A lecture on Darwinian medicine—evolutionary perspective on why we get sick presented at Loyola University New Orleans
Loyola press release - October 18, 1999
Ewald, a professor of biology at Amherst College, has helped pioneer the emerging field of evolutionary germ theory, also known as Darwinian Medicine. Darwinian Medicine approaches human diseases from an evolutionary perspective, reasoning that application of evolutionary processes to the biology of pathogens and our body’s response to their assaults lead to new perspectives on why we get sick.
His book, Evolution of Infectious Disease, describes findings from the field of evolutionary biology that yield dramatic insights for health scientists, especially those in the fight against infectious disease.
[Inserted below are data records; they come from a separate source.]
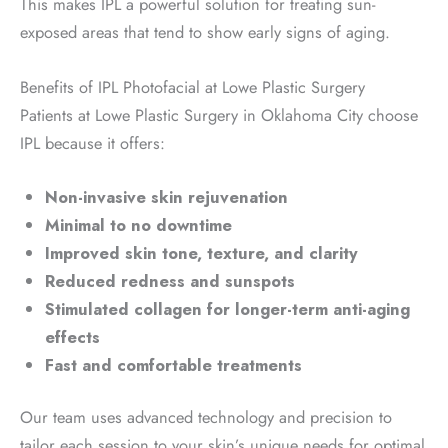
This makes IPL a powerful solution for treating sun-
exposed areas that tend to show early signs of aging.
Benefits of IPL Photofacial at Lowe Plastic Surgery
Patients at Lowe Plastic Surgery in Oklahoma City choose
IPL because it offers:
Non-invasive skin rejuvenation
Minimal to no downtime
Improved skin tone, texture, and clarity
Reduced redness and sunspots
Stimulated collagen for longer-term anti-aging
effects
Fast and comfortable treatments
Our team uses advanced technology and precision to
tailor each session to your skin’s unique needs for optimal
In detailing why the pathogens that cause malaria, smallpox, mad cow disease, tuberculosis, and AIDS have their special kinds of deadliness, the book shows how efforts to control virtually all diseases would benefit from a more thorough application of evolutionary principles. The union of health science with evolutionary biology offers an entirely new dimension to policy making as the possibility of determining the future course of many diseases becomes a reality.
Ewald is particularly interested in and skilled at communicating science to the general public and has written numerous articles for Natural History, Scientific American, and Atlantic Monthly. His research interests are extremely broad, extending beyond the evolution of infectious diseases to the co-evolution of hummingbirds and the flowers they visit. His ecological studies of hummingbirds have revealed how both birds and flowers have adapted to each other over their evolutionary history.
Ewald was named the first George E. Burch Fellow of Theoretic Medicine and Affiliated Sciences by the Smithsonian Institution and hosted by the Smithsonian tropical Research Institute. He has received numerous research and education grants to support his work.
Ewald will deliver a second lecture titled "Evolution and Control Virulence and Antibiotic Resistence: Backdoor Alternatives to Frontal Assaults," at 12:30 p.m. on Tuesday, October 26, in Monroe Library Room 157. This free lecture is given as part of the Department of Biological Sciences Faculty Research Seminar Series.